Eine Geschichte der kurzen Zeit

Die Sanduhr war das erste Instrument einer neuen Idee von Zeit. Wichtig wurde nun vor allem der Abstand zweier Zeiten

Ihren Erfinder kennt man nicht. Doch es war wohl der Mönch eines mittelalterlichen Klosters, der die erste Sanduhr ersann. Vielleicht in Chartres, zu dessen Kathedrale als Portalschmuck auch ein lächelnder Engel gehört, der eine Sonnenuhr im Arm trägt – ein freundlicher Mahner, die Zeit zu nutzen. Es war das klösterliche Bedürfnis nach präziser Einhaltung der Stundengebete, das die Erfindung der Sanduhr inspirierte.

Die Innovation aus den Ordenshäusern verbreitete sich rasch auch im profanen Leben. Die Städte blühten im Spätmittelalter auf und entwickelten sich zu Manifestationen eines neuen bürgerlichen Selbstbewusstseins. Handel und Gewerbe weiteten sich aus, Gilden und Zünfte gewannen an Macht und Reichtum, prächtige Rathäuser wurden gebaut, Universitäten gegründet.

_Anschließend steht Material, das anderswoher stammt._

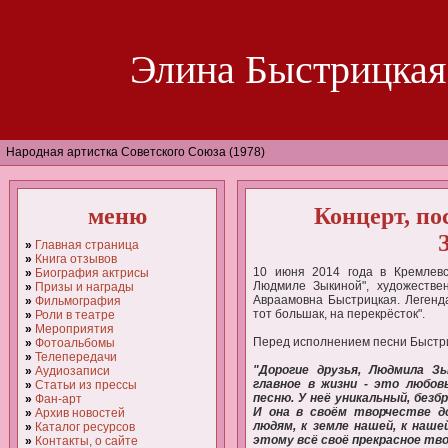
Элина Быстрицкая
Народная артистка Советского Союза (1978)
меню
Концерт, п
»
Главная страница
»
Книга отзывов
10 июня 2014 года в Кремлевс
»
Биография актрисы
Людмиле Зыкиной", художестве
»
Призы и награды
Авраамовна Быстрицкая. Легенд
»
Фильмография
тот большак, на перекрёсток".
»
Роли в театре
»
Мероприятия
Перед исполнением песни Быстри
»
Фотоальбомы
»
Телепередачи
"Дорогие друзья, Людмила З
»
Аудиозаписи
главное в жизни - это любов
»
Статьи из прессы
песню. У неё уникальный, безб
»
Фан-арт
И она в своём творчестве д
»
Архив новостей
людям, к земле нашей, к наше
»
Каталог ресурсов
этому всё своё прекрасное тв
»
Контакты, о сайте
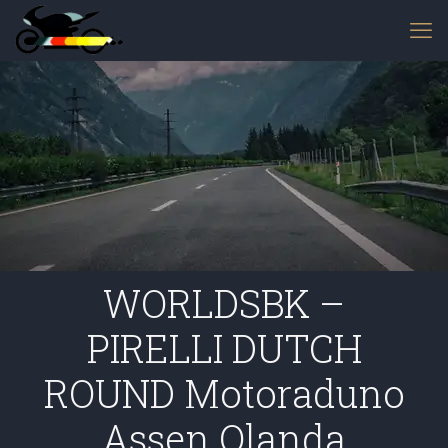
WORLDSBK –
PIRELLI DUTCH
ROUND Motoraduno
Assen Olanda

Mit diesem Wandel des städtischen Lebens veränderte sich auch die Zeitordnung. Öffentliche Uhren verbreiteten sich und sorgten für die Präzisierung von Arbeitsabläufen und Zusammenkünften. An die Stelle der Sonnenzeit tritt die Uhrzeit. Doch für die Festlegung und Kontrolle kürzerer Intervalle taugten die frühen Uhren der Kirchtürme und Rathäuser nicht. Parallel zu den aufwendigen Räderuhren verbreiteten sich jetzt die einfachen, exakten und preiswerten Sanduhren. Bei ihnen geht es nicht um die Uhrzeit, sondern um die Begrenzung von Abläufen. Sie sind die Präzisionsinstrumente der neuen Epoche.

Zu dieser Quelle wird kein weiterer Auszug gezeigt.